HACKER Q&A
📣 gjoni

Building a full-size web-based GHG-Emissions Calculator?


I'm setting up a non-profit for climate-friendly businesses in the classical music field, because it is far behind other cultural actors while still accounting for a big amount of CO2eq-emissions since it is still relying heavily on air-travel (namely symphony orchestra touring). The current project is to set up a GHG-Emissions Calculator based on the GHG-protocol in order to, in a longer term, deliver labels, and maybe a yearly award for the greenest orchestra. I'm hoping to create an incentive for them to foster real change, and inspire their audience in turn. I had only one year of basic Java-Script at school and am just a musician. So I'm probably not the guy that'll develop such a calculator. Do you have any tips on how to reach the right and motivated people? If there's even a chance to make it on a volunteering basis? Or just any other tips on how to get this started?


  👤 ghg-anon Accepted Answer ✓
You may wish to reassess whether you even need to build a new calculator. plenty of others have already built free and easy to use calculators built against GHG Protocol for non-complicated GHG scenarios like the group you described, like here https://smeclimatehub.org/start-measuring/

👤 solardev
From a technical perspective, my opinion as a frontend dev is that this isn't a very hard thing to do. Probably a few hours of work for a basic version with average CO2e values. If you need to look up the precise value by plane type, occupancy, distance, speed, etc. it will get trickier, but probably the end result won't be all that different.

If you want to see a basic prototype, I can volunteer to help you make one in the next week or two, especially if you can provide the numbers ahead of time.

----------------------

But from an environmental perspective, I think the bigger issue here is that orchestras probably don't have a lot of practical alternatives. Who would the site be targeted to? What do you want them to do differently after having seen it? It's one thing for a single person to use a carbon footprint calculator to see which of their habits they can change... but that's one person (or maybe just their immediate family). But when you have to send an entire group of 30+ people across countries or continents, the problem becomes a lot harder. Organizing multiple carpools means also arranging food and lodging along the way, which can quickly get very expensive. Traveling by train is largely dependent on the available routing and speed (better in Europe and Asia, terrible and totally impractical in the US). Either option turns a simple several-hour flight into a multi-day affair, which means all the people have to further coordinate the trip with their families' schedules. A bus would come somewhere in between the two, especially if you can charter a private one for the orchestra, but you still have to account for several days of food and lodging.

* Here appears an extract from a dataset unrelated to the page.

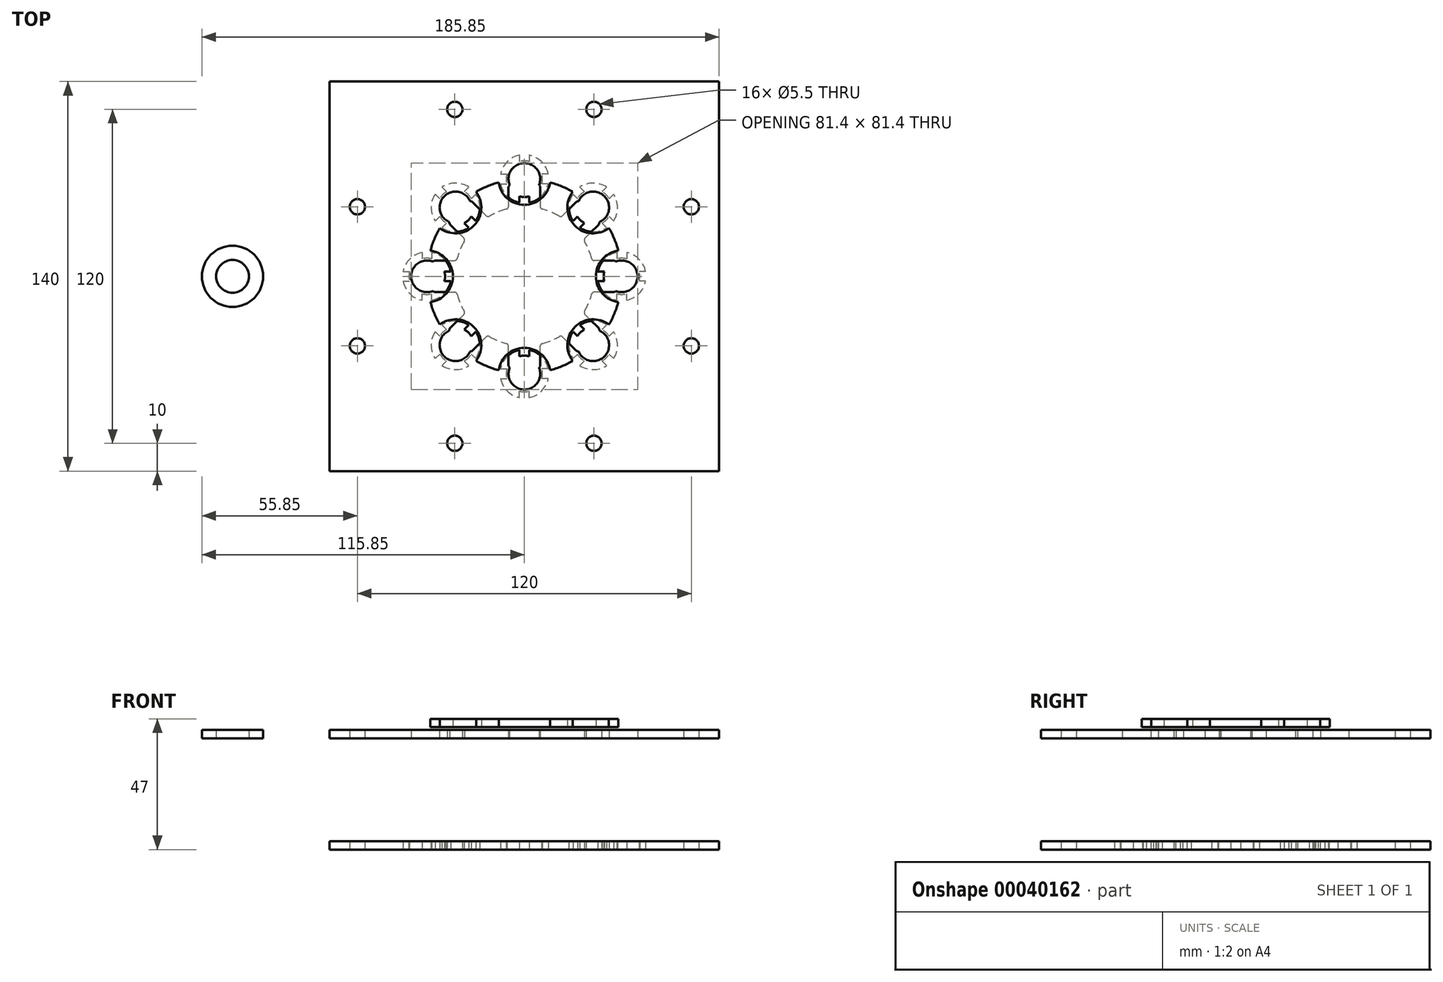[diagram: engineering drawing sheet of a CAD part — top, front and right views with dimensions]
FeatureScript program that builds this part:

Liabilities and insurance will probably go up too, since there are so many more unknown variables along the way (road closures, traffic, accidents, breakdowns). Per passenger mile, flying is probably still the most reliable & safest way to get groups around. If a plane malfunctions, the airline will usually get you there within a few hours, either by getting another plane in or moving people to different airports/airlines. If your chartered bus breaks down along the way, it will take a long time for another one to drive over to it and take over. If your train malfunctions or the track is busy or snowed in or whatever (as is often the case across the continental US), it can be a multi-hour delay or sometimes even overnight (it's really bad here).

And at the end of the day, it wouldn't necessarily even save THAT much CO2e, depending on the specific routes taken and how full each vehicle is. Air travel is much maligned in the public mind, but in reality it's not really always so bad from a climate standpoint. Here's a random example (see PDF page 15): https://railroads.dot.gov/sites/fra.dot.gov/files/2022-12/CO...... the plane is often better than a single-driver car, for example, and only a little more than a train.

It would take a herculean effort to change the travel patterns of orchestras for such minor savings. Probably easier to just get them to donate a certain % of the airfare to verified carbon offsets, as many airlines and rental companies already do. There's examples of orchestras doing this too, as in https://symphony.org/features/touring-and-the-climate-smart-...

Bang for the buck, that's more likely to actually be climate-positive (compared to all the additional costs of food, lodging, insurance, not to mention rescues if anything doesn't go according to plan along the way)... those dollars can be more efficiently invested in climate projects (existing offsets or new plantings) rather than spent on restaurants and hotels. Unless the orchestra was going to charter its own private plane (do they do that?), that flight is going to happen anyway, just with fewer passengers (making its emissions even worse, since now you have to add the flight on TOP of what the orchestra is emitting on the roads).